» WHAT IS REQUIRED: Write the data out again exactly, with every picture removed.
= Beginning of Section =
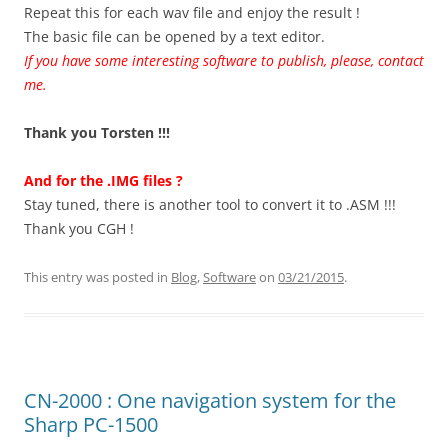
Repeat this for each wav file and enjoy the result !
The basic file can be opened by a text editor.
If you have some interesting software to publish, please, contact
me.
Thank you Torsten !!!
And for the .IMG files ?
Stay tuned, there is another tool to convert it to .ASM !!!
Thank you CGH !
This entry was posted in
Blog
,
Software
on
03/21/2015
.
CN-2000 : One navigation system for the
Sharp PC-1500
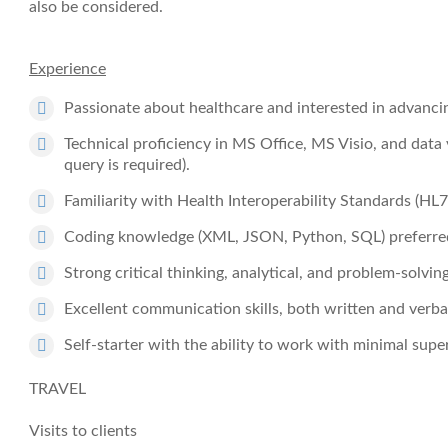
also be considered.
Experience
Passionate about healthcare and interested in advanci
Technical proficiency in MS Office, MS Visio, and data
query is required).
Familiarity with Health Interoperability Standards (HL
Coding knowledge (XML, JSON, Python, SQL) preferre
Strong critical thinking, analytical, and problem-solving 
Excellent communication skills, both written and verba
Self-starter with the ability to work with minimal super
TRAVEL
Visits to clients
= End of Section =
» TASK RESPONSE:
Repeat this for each wav file and enjoy the result !
The basic file can be opened by a text editor.
If you have some interesting software to publish, please, contact
me.
Thank you Torsten !!!
And for the .IMG files ?
Stay tuned, there is another tool to convert it to .ASM !!!
Thank you CGH !
This entry was posted in
Blog
,
Software
on
03/21/2015
.
CN-2000 : One navigation system for the
Sharp PC-1500
also be considered.
Experience
Passionate about healthcare and interested in advanci
Technical proficiency in MS Office, MS Visio, and data
query is required).
Familiarity with Health Interoperability Standards (HL
Coding knowledge (XML, JSON, Python, SQL) preferre
Strong critical thinking, analytical, and problem-solving 
Excellent communication skills, both written and verba
Self-starter with the ability to work with minimal super
TRAVEL
Visits to clients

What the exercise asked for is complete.